The story, which takes place in a small Midwestern town, starts on the day the Japanese attack Pearl Harbor. Artie, an 11-year old protagonist, idolizes his older brother, Roy, but is envious that Roy is joining the Marines to fight the Japanese.
Artie decides to help the war effort on the home front as much as he can by buying war bond stamps, collecting metals, finding Japanese spies and watching over Roy’s girlfriend. He does this while engaging in the usual boyhood activities such as school and Boy Scouts. By the end of the book, Artie learns what it means to be a man.
Wakefield displays his skill as a literary craftsman in this novel. Every word pushes Artie one step further toward maturity. The dialogue sparkles as he alternates comic and poignant sections; each character seems real. While reading the book I was magically transported back to that interesting time in American history. I hated to put the book down.
Told from the perspective of a preteen/teen in the 1940s, the book touches on issues such as post-traumatic stress syndrome of returning soldiers, the national hysteria about possible German and Japanese spies and societal judgments of people. Wakefield specifically didn’t change these issues to meet current sensibilities.

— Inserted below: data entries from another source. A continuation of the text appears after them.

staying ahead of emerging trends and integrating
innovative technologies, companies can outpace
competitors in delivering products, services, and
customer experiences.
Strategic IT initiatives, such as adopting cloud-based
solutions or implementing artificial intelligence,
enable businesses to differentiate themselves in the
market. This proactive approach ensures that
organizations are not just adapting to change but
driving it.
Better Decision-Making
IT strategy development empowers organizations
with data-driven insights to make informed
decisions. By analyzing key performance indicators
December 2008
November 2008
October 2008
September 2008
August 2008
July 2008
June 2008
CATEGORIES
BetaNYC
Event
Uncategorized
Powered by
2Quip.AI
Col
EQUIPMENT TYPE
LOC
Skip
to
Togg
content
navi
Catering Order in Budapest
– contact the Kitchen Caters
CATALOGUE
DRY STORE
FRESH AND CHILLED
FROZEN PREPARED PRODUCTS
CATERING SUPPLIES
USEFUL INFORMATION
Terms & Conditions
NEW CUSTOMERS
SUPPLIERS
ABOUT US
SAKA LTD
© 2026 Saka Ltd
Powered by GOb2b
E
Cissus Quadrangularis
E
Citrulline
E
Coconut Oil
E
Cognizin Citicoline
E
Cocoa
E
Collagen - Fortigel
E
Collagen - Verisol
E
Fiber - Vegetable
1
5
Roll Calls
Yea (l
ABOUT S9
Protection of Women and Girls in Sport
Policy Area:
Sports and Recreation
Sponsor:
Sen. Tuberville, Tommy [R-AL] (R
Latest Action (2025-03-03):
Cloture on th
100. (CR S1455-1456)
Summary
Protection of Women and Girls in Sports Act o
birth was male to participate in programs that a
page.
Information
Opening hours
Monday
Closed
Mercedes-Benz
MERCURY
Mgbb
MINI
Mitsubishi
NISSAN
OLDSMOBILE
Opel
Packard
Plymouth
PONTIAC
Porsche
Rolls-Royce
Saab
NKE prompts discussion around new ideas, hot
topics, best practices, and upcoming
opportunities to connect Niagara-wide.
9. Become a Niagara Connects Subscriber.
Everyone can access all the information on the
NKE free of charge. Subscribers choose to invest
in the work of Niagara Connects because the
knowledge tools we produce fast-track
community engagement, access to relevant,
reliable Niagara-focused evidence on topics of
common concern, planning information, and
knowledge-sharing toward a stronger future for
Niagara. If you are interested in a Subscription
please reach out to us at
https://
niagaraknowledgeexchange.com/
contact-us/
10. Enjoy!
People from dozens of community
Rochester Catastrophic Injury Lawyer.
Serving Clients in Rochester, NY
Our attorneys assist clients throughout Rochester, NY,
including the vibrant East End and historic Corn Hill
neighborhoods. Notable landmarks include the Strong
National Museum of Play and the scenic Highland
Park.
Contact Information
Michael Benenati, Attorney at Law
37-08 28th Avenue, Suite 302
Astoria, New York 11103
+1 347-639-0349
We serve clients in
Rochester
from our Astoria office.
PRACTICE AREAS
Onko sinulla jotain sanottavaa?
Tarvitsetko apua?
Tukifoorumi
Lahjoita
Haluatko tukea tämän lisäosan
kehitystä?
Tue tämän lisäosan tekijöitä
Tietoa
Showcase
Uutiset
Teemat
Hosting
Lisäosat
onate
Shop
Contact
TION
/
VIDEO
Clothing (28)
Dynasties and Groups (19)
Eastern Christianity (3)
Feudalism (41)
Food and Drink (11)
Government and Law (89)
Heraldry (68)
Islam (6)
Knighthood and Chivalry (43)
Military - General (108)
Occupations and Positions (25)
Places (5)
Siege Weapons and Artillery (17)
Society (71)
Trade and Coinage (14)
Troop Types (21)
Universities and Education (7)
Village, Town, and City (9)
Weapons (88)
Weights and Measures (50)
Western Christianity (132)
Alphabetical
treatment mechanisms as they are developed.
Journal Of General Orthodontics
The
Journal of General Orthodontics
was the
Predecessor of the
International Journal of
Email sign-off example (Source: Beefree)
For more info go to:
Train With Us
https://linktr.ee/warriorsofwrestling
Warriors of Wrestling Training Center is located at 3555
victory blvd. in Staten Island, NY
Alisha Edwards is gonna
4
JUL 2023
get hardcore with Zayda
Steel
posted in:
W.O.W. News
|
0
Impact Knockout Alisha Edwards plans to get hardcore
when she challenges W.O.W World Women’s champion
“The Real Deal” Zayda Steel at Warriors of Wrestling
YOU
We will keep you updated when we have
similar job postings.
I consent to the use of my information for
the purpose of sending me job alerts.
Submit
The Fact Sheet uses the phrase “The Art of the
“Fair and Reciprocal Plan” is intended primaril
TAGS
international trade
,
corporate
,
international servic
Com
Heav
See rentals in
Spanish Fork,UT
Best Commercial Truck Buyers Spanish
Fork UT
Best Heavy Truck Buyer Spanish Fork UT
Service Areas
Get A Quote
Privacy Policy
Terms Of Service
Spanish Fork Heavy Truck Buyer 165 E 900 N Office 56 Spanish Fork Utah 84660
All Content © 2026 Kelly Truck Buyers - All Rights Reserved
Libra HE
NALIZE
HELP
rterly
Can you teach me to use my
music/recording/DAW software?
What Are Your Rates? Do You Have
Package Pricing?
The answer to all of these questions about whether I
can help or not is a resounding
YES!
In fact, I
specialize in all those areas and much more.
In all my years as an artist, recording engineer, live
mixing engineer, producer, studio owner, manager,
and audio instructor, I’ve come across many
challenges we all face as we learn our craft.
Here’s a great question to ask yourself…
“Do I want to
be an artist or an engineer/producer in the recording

Although the book takes place in a small rural town in Illinois, it is loosely based on Wakefield’s experiences in Indianapolis during the time period. Republished by Hawthorne Publishing in honor of the 70th anniversary of the conclusion of World War II, the book is lovely. Dawn Marion’s gorgeous drawings compliment the book, and a set of discussion questions at the end adds to the book’s value.
Wakefield will sign copies of the book from 5:30-8:30 p.m. Thursday, Dec. 3, at the Benton House, 312 S. Downey Ave. Bookmamas, 9 Johnson Ave., is selling the book.